WHAT TO DO
Copy out each line from the material where the word "esistente" is found.

Segment Open

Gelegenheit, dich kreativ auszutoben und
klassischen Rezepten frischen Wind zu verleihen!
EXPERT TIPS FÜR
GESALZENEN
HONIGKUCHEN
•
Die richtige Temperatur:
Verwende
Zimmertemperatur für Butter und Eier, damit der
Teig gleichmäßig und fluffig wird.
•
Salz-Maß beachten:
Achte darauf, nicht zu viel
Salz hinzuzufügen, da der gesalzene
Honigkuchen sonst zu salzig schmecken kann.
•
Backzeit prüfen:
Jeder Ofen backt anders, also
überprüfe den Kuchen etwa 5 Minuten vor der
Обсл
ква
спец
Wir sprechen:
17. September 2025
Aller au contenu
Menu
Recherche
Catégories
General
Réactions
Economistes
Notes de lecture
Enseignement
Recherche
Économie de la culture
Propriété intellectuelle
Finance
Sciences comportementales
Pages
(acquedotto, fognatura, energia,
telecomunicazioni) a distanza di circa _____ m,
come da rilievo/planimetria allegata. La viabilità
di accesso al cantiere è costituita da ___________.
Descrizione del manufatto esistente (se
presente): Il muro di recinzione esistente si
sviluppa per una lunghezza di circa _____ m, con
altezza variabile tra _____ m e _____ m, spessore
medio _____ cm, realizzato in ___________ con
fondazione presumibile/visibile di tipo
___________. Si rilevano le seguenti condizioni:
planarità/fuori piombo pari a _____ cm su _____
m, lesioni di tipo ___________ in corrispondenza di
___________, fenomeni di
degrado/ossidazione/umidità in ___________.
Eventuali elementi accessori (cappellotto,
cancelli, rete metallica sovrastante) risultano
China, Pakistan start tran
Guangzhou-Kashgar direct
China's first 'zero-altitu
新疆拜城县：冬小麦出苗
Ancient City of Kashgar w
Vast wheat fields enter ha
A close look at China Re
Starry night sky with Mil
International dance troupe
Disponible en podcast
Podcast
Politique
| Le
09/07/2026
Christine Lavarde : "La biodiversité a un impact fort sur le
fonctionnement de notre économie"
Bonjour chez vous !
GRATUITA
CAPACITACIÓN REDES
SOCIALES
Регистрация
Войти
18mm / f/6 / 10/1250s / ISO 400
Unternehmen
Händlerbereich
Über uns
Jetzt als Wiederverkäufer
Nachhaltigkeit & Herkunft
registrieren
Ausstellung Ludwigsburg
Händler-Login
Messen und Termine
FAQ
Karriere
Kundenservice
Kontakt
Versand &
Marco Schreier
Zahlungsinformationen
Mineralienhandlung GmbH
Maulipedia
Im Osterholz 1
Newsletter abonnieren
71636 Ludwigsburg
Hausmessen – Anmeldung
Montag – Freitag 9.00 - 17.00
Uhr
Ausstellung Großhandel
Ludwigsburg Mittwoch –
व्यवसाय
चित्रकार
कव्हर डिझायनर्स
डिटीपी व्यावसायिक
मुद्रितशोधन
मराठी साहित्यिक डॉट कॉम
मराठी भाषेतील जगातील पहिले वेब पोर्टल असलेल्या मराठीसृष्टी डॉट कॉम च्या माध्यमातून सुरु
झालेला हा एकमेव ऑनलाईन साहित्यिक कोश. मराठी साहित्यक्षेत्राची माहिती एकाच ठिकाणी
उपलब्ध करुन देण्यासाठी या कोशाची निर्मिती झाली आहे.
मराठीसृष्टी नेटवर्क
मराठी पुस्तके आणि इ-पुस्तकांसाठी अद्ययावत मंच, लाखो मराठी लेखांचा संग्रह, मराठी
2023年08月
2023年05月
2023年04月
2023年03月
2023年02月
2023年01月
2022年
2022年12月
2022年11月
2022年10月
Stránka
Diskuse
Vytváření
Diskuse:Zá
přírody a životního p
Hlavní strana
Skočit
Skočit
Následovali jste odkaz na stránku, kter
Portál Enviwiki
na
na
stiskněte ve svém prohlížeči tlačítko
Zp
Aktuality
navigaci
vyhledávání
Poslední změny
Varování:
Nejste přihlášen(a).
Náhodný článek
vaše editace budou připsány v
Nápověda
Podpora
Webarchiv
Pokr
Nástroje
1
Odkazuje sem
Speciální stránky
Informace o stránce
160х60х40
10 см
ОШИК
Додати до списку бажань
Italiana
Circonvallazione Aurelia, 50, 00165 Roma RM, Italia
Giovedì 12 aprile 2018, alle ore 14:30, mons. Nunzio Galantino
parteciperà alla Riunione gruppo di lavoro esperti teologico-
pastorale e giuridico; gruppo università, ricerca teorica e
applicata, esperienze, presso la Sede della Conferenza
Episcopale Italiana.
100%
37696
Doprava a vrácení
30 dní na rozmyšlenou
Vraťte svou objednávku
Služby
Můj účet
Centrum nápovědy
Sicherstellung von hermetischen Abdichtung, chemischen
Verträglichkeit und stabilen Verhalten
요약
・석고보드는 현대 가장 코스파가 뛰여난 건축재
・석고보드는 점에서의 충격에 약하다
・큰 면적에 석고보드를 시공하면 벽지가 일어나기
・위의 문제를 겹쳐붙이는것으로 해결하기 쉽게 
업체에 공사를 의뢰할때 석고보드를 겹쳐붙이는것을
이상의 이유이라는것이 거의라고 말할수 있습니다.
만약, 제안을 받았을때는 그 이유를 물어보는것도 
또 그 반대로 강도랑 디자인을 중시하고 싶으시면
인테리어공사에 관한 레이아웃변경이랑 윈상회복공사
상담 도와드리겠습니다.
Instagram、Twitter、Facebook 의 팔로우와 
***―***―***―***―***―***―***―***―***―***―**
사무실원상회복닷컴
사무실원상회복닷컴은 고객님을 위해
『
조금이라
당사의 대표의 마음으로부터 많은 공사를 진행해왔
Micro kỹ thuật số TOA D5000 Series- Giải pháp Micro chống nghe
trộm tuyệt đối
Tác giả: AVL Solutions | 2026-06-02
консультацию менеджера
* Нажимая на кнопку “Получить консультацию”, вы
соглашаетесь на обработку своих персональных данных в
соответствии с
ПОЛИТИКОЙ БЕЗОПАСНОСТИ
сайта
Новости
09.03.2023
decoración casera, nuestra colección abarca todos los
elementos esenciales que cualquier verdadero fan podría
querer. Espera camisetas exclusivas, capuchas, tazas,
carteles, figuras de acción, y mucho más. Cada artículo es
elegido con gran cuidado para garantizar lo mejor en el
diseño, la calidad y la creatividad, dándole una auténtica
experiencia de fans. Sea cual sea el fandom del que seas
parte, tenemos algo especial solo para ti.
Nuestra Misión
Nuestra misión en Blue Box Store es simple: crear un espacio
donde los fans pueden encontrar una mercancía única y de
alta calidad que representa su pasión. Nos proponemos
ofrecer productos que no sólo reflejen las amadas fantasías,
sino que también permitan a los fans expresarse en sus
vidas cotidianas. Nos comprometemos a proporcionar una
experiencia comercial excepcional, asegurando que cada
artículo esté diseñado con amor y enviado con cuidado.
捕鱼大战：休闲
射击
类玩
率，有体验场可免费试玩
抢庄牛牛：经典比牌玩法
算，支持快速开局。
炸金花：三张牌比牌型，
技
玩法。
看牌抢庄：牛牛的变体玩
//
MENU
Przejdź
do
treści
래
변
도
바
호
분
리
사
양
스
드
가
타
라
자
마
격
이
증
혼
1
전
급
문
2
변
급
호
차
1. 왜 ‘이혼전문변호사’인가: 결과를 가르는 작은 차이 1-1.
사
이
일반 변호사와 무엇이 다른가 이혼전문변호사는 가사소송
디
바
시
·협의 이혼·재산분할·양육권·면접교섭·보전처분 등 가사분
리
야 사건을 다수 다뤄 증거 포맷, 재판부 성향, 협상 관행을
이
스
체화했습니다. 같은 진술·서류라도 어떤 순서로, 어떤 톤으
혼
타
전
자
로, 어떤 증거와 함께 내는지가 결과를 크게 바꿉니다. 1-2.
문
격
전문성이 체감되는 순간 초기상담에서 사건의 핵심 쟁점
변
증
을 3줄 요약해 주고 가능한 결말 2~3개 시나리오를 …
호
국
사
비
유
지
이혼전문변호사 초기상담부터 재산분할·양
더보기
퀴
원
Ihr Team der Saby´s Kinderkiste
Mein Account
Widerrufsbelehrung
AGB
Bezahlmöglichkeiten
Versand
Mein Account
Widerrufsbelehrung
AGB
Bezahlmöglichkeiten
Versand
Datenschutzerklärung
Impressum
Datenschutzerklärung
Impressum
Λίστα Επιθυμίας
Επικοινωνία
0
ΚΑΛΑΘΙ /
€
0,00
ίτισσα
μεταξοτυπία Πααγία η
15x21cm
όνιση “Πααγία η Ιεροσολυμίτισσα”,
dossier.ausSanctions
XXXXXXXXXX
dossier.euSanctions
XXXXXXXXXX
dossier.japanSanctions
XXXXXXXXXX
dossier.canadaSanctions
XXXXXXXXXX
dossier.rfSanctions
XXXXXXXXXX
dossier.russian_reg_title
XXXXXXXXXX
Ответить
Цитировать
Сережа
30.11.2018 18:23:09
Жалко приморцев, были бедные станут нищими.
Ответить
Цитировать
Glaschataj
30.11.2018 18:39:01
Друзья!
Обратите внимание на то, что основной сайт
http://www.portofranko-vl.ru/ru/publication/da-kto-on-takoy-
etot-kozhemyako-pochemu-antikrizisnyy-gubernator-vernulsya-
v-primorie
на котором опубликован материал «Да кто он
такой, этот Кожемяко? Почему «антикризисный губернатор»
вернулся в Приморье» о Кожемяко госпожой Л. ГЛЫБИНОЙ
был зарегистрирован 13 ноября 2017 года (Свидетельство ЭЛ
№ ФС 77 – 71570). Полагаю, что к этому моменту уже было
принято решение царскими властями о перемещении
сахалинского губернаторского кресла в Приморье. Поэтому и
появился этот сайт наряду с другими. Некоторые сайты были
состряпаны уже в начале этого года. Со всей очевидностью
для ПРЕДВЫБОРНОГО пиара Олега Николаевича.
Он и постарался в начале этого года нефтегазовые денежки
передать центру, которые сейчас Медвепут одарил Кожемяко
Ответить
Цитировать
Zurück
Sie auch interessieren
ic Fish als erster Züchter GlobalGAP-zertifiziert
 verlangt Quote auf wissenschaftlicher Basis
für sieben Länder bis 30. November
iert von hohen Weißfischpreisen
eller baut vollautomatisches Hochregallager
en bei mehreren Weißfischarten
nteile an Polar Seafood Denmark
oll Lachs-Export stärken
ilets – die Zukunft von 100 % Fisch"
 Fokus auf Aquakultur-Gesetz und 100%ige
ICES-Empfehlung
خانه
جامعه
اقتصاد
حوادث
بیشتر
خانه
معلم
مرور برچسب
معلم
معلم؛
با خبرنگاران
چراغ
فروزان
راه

Segment Closed

SOLUTION TO THIS TASK
Descrizione del manufatto esistente (se
presente): Il muro di recinzione esistente si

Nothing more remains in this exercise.